Brooks, who was signed through 2024, reportedly agreed to a contract restructure recently that’ll lessen the team’s cap hit in 2022 and ease the process of absorbing dead money in 2023 and 2024 from his pro-rated signing bonus.
#Eagles G Brandon Brooks will speak to the media at 11a. He recently signed a new contract reducing his 2022 cap number from $19.4m to $7.1m. The only ‘22 cash is a $1.12m non-gtd base salary.
Clearly a deal for cap purposes in anticipation of him not being an Eagle this year.
— Mike Garafolo (@MikeGarafolo) January 26, 2022
Though he made three Pro Bowls, the Eagles still have one of the NFL’s best offensive lines and several candidates to replace Brooks, whose spot was mostly filled by second-year lineman Jack Driscoll, a 2020 fourth-round pick, and by Nate Herbig, a 2019 undrafted rookie.
The team also has starting guards in Landon Dickerson and Isaac Seumalo. Dickerson, a 2021 second-round pick, started 13 games this season after Seumalo sustained a season-ending Lis franc foot injury Week 3.
The Eagles, who have long believed in building an offense through the offensive line, are also notorious for using draft picks to fortify the offensive line. They currently have 11 picks for the 2022 NFL Draft.
Brooks was a rare free-agent offensive lineman signing for the Eagles, who lured him away from the Houston Texans, the franchise that drafted him in the third round of the 2012 draft.
Brooks made the first of three straight Pro Bowls in 2017, helping the franchise win its first and only Super Bowl, making him one of the most successful free-agent signings in franchise history.
“When we acquired Brandon as a free agent in 2016, we knew he would be the perfect cornerstone for a new coaching staff to build around,” Eagles chairman Jeffrey Lurie said in a statement. “Beyond his on-field accomplishments, I am most proud of the way Brandon represents our organization with exemplary class.

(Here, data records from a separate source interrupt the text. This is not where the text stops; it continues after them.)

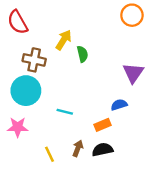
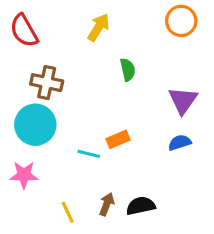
yellow arrow: (64, 40) -> (99, 27), moved
green semicircle: (82, 54) -> (128, 70), moved
blue semicircle: (119, 105) -> (180, 143), moved
orange rectangle: (102, 125) -> (118, 139), moved

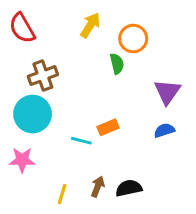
orange circle: (181, 21) -> (133, 39), moved
brown cross: (47, 83) -> (43, 76), turned -32
yellow line: (68, 212) -> (62, 194), turned 42

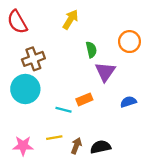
orange circle: (133, 39) -> (129, 42), moved
purple triangle: (167, 92) -> (105, 72), moved
pink star: (22, 160) -> (23, 146), moved
yellow line: (62, 194) -> (54, 138), moved, turned 63

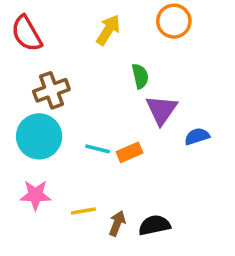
orange circle: (129, 42) -> (174, 21), moved
blue semicircle: (128, 102) -> (197, 136), moved
cyan line: (64, 110) -> (98, 149), moved
pink star: (23, 146) -> (35, 195), moved

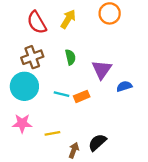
red semicircle: (27, 34) -> (37, 22), moved
green semicircle: (140, 76) -> (70, 57), moved
brown arrow: (117, 223) -> (74, 150), moved
black semicircle: (154, 225) -> (97, 142), turned -30

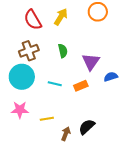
orange rectangle: (82, 96) -> (81, 86), moved

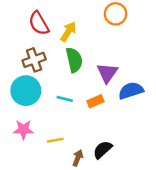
yellow arrow: (61, 17) -> (68, 32), moved
green semicircle: (63, 51) -> (74, 60), size x1.5
blue semicircle: (111, 77) -> (131, 91), size x1.5

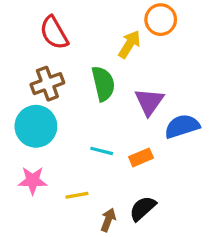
yellow arrow: (68, 32) -> (129, 44), moved
cyan line: (65, 99) -> (102, 151), moved
orange rectangle: (95, 101) -> (141, 157), moved

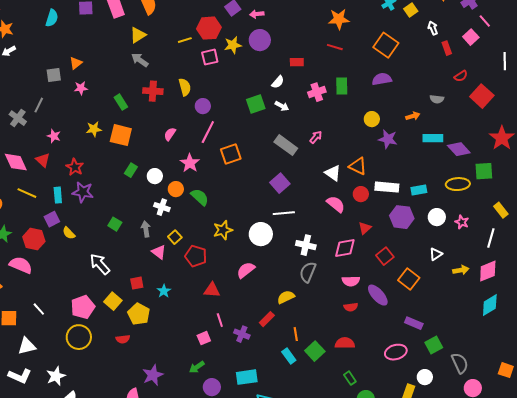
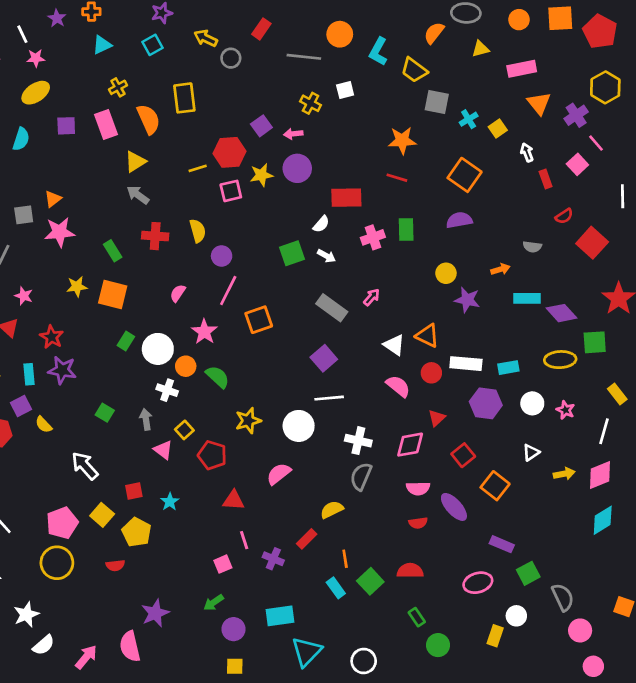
red rectangle: (297, 62) -> (346, 198), size x1.6
pink star: (81, 88) -> (60, 232), size x1.6
white circle: (155, 176) -> (158, 349), size x1.5

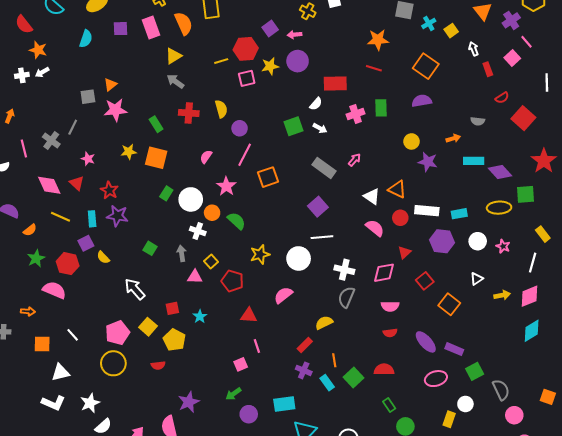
pink triangle: (163, 450) -> (195, 277), turned -35
purple ellipse: (454, 507) -> (426, 342), moved
purple cross: (273, 559) -> (304, 370), moved

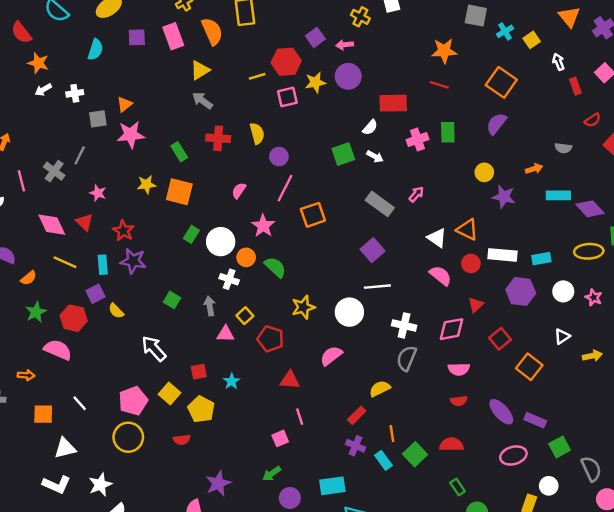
white cross: (22, 75) -> (75, 93), moved
purple semicircle: (422, 101) -> (496, 124), turned -42

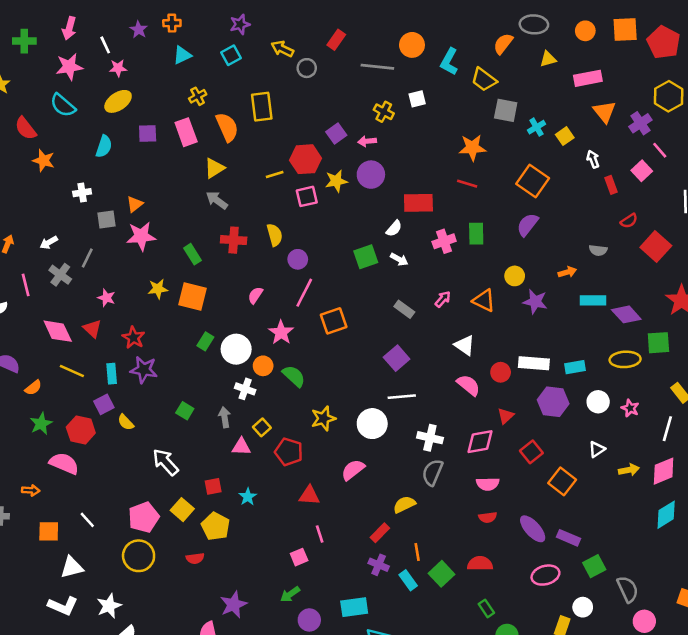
white arrow: (43, 90) -> (49, 243), moved
gray rectangle: (380, 204) -> (404, 309), size x0.7
orange triangle: (467, 229) -> (484, 300), moved

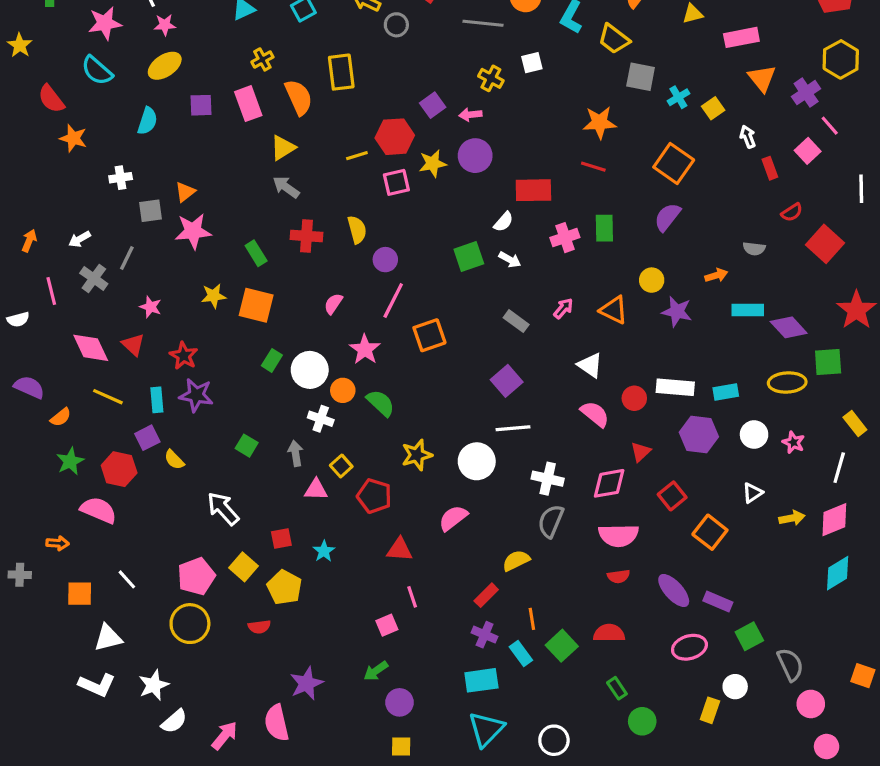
pink semicircle: (488, 484) -> (619, 535), size x1.4
cyan rectangle: (354, 607) -> (481, 680), moved

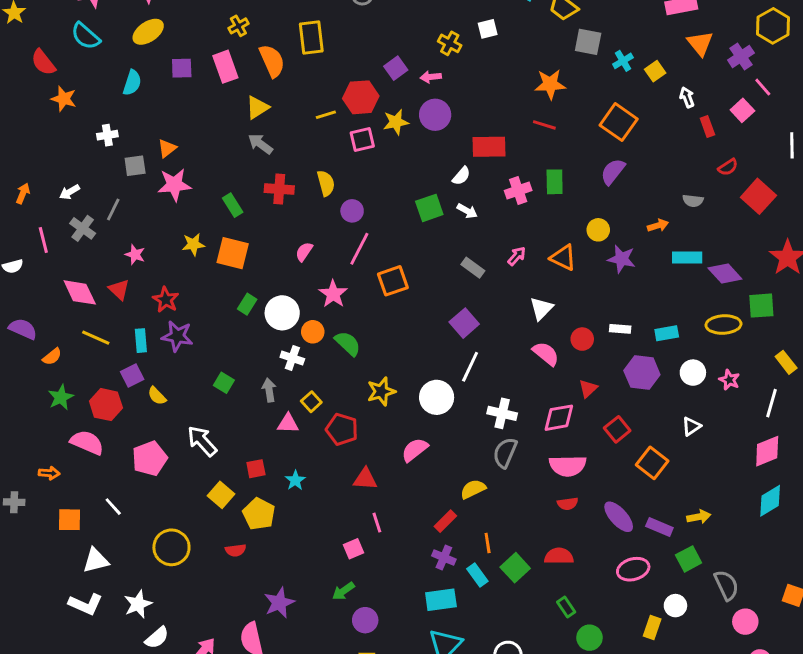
white triangle: (590, 365) -> (541, 308), turned 40
white rectangle: (675, 387) -> (620, 329), size x0.6
white line: (513, 428) -> (470, 367), turned -60
yellow arrow: (792, 518) -> (699, 517), moved
pink pentagon: (196, 576) -> (150, 458), moved

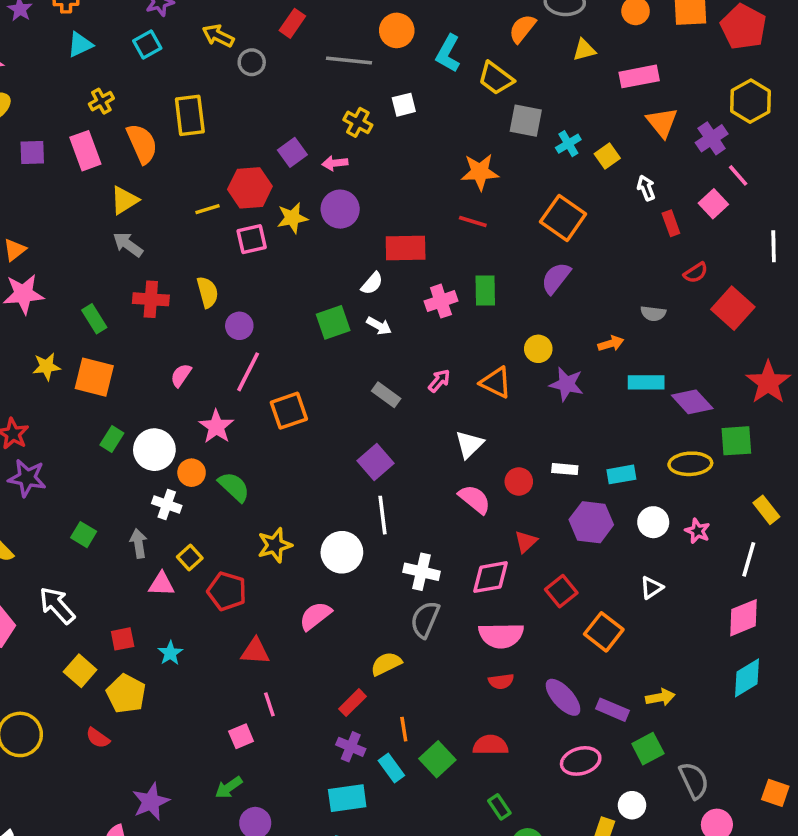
white line: (470, 367) -> (383, 515), turned -32
red semicircle: (236, 550) -> (98, 738), turned 42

“He is one of the most thoughtful and braves athletes I have ever been around. Brandon’s willingness to openly discuss his own struggles with anxiety as served as an inspiration to so many and helped open the door for future conversations among athletes and role models everywhere.”
Brooks became emotional at times during his press conference, especially when discussing the role offensive line coach Jeff Stoutland played in his development, his open admission about coping with mental health struggles in 2016 and when discussing his talks with right tackle Lane Johnson this season after Johnson missed three games before also coming forward to discuss grapples with depression and anxiety.
In 2016, Brooks missed two games for then-unknown reasons until he came forward and discussed how anxiety had been impacting him.
At the time, very few professional athletes had come forward about their struggles with mental health. Brooks is now viewed as the one of the first advocates to help the public better understand the issues pertaining to professional athletes
“Back in ’16 … I don’t know how to describe it,” Brooks said. “It was a crazy time. You can go one of two ways, right? Do you not say anything? Do you just say it and call it a day? How do you do that? At that time it wasn’t a whole lot of athletes speaking on it.
“I didn’t really know what I was going to say, to be honest. I didn’t know how I was going to voice it. I didn’t know how it was going to be taken. I didn’t know what was going to happen. But I just wanted to get my truth out there.”
Brooks said he planned to stay in the Philadelphia area, calling the region his home, and said he’s applying to take business courses at University of Pennsylvania.
He opened his press conference thanking several members of both organizations he played for, pausing at times to fight back some tears, and thanked Eagles fans, calling them “the greatest fans in the world.”
“The City of Brotherly Love is just that – love,” he said.
He concluded his opening statement with a quote:
“Defeat is never fatal. Victory is never final. It’s the courage that counts.”